The very seed of human civilisation was planted with the cherished notion of co-operation and in our daily interactions with others, we form oral or implied agreement with those around us. More recently, with the proliferation of “user agreements”, we find ourselves giving consent to organisations who seek to bind us legally with fine print and varied terms we have not bothered to read – thus exhibiting a widening gap between our intentions and what the other party believes we have agreed to.
So, if we do not mean what we have agreed to, does it mean we have been dishonest? Do breaches of contracts only happen because one party is being unfair to the other? What is a valid contract and what are the best ways to resolve disputes arising from the above-mentioned discrepancies?
Contract law comes under civil law – and they are different from the usual promises we make because contracts can be enforced in court (imagine if your 9-year-old took you to court for breaking the promise of taking her to the zoo). When one of the parties fails to live up to the obligations agreed to in the contract, we say that a breach of contract has occurred. Breaching a contract does not terminate it. Often, depending on the importance of the term (for e.g. a less important term is known as a warranty) breached, the courts have different solutions for the injured party ranging from injunction (an order to stop someone from doing something) to damages (liquidated or unliquidated) or specific performance.
If you are being sued for a breach of contract, some prudent questions to ask would be:
Is there a contract?
What kind of contract is it? Is it oral, written, or a contract by seal or deed?
Is the contract valid and enforceable?
In a previous article What Makes a Valid Contract?, you would have discovered the four elements that make an agreement enforceable by law, such as intention, offer, acceptance and consideration. You will also discover how an offer might be terminated by death, rejection, lapse of time, revocation and offer subject to condition, and the rules that determine if the consideration is valid. As highlighted in all our articles, these articles may not contain all of the information about the law or the exceptions and qualifications that are relevant to your circumstances. You will need a qualified professional adviser to take into account your particular circumstances and to tell you how the law applies to you.
Here, we examine some reasons why the contract cannot be enforced even though it is documented, offered, accepted and consideration was given.
The contract is illegal: Any agreement that violates existing laws or is forbidden by law is void.
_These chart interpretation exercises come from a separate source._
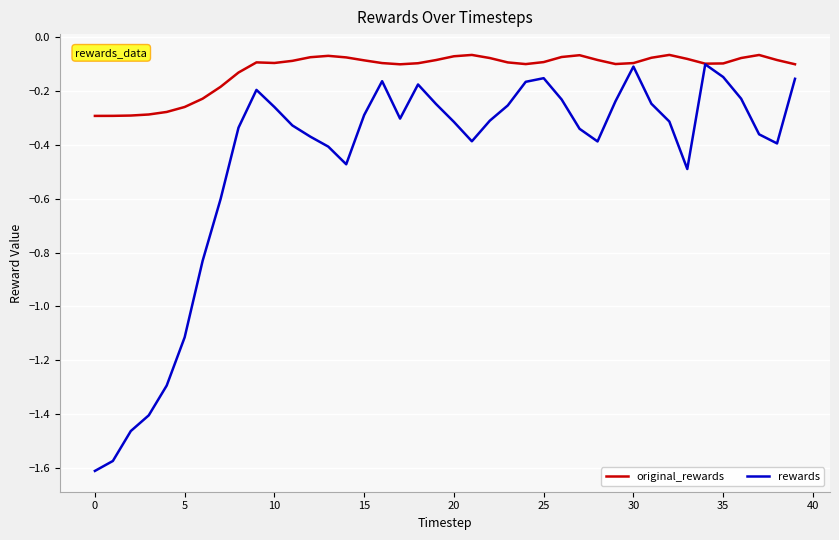

List the series in order of their overall mean, highest first.

original_rewards, rewards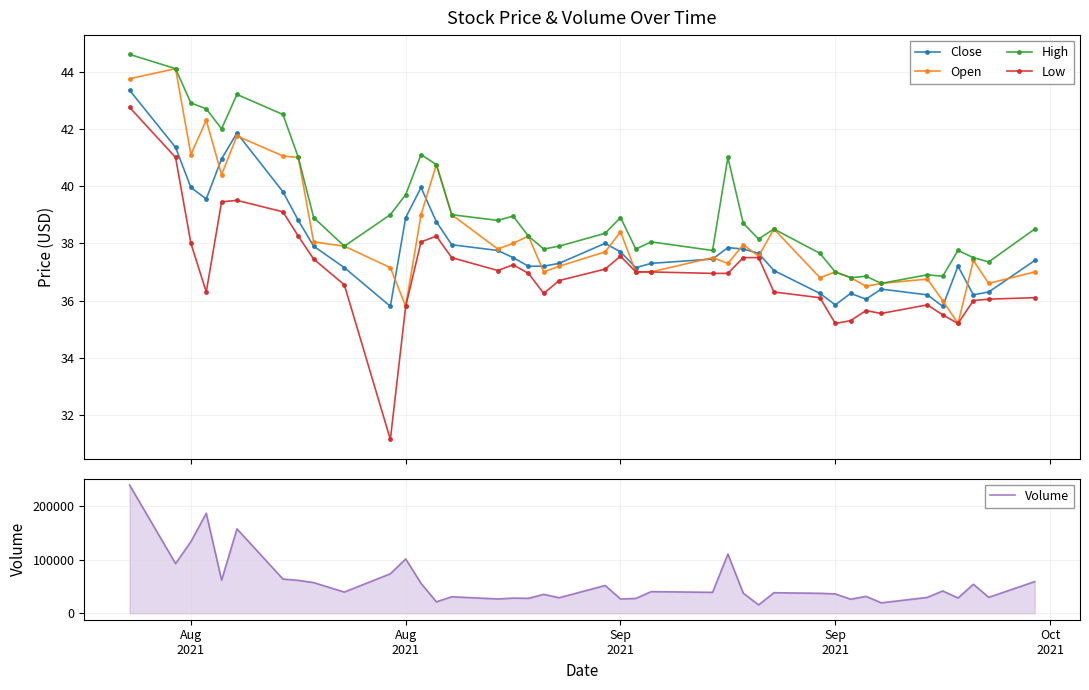

True or false: Low has more than 1 points higher than both neighbors.

True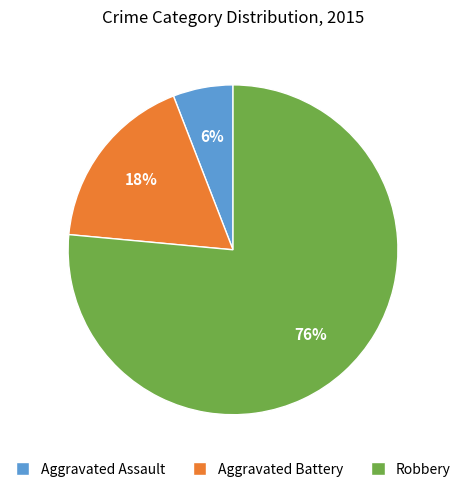

Rank the categories by value from highest to lowest.

Robbery, Aggravated Battery, Aggravated Assault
Suppose a foreigner pays the option money of one percent for a landed property before he has permission from Singapore Land Authority (Land Dealings Approval Unit) – and the seller grants him the option to purchase but the buyer is subsequently unable to – because he is forbidden by law to own any landed property as a foreigner. The seller cannot enforce the sale but the failed buyer cannot claim back the one percent (which can be a lot for a landed property in Singapore).
The contract is against public policy: When a contract is formed to promote corruption in public life, sexual immorality, to interfere with justice, to trade with an enemy, to damage foreign relations – these contracts would be judged on the merit of the case to reflect on the values of society.
The contract was formed under duress or undue influence, there were mistakes and or misrepresentations: When a contract is formed due to threats to one party, or when mistakes arise such that one or both parties signed a contract with complete misapprehension as to its effects. One recent example is a case of three siblings signing a deed under the mistaken impression that it related to their brother’s appointment as sole administrator of their father’s estate. They were under the impression that all four siblings agreed to waive their interests in favour of their mother solely but instead found that the brother had included himself as a joint tenant with his mother in the estate – which meant he was to become the sole owner of their father’s house upon the death of their mother. Depending on the type of misrepresentation (a false statement of fact made by one party to another which induces the other to enter into a contract), the misled party may rescind the contract and sue for damages for deceit (please see our article on “Fraud”).
Only contractual parties can use the contract to sue each other. Known as privity of contract, this principle states that only parties (e.g. A and B) to a contract can sue or be sued on contract. However, with the Contracts (Rights of Third Parties) Act 2001, C (who is not a contractual party) may enforce a term of the contract (if the contract specifically states that he may, or if any contract term purports to confer a benefit on him).
In the case that the contract does exist, is not void and is not voidable – these are the remedies that the injured party may seek.
Damages: Liquidated damages are monetary sums that are included as a provision should a breach of contract occurs. Law Society’s Conditions of Sale for e.g. provides a liquidated damage of 8% if there is a delay in completion. Unliquidated damages are, on the other hand, determined by the court.
Injunction: A court order that forces the person being sued to do something, not do something depending on what the person suing is requesting for. A Mareva injunction, which freezes the assets of someone being sued, is a well-known action taken against the risk of a defendant dissipating his assets to frustrate a judgement of the court.
Specific Performance: A requirement to fulfil exactly as stated in the contract – this notion is best understood by the Shakespearean play The Merchant of Venice where a moneylender refused damages but insisted on the specific performance of taking a pound of flesh off the borrower (whom he hated), when the loan was not repaid on the specific date. While all’s well that ends well (with the lawyer of the borrower pointing out the lender may remove the flesh but only so – without shedding a drop of the borrower’s blood) – it is rare that courts today grant specific performance when damages will do.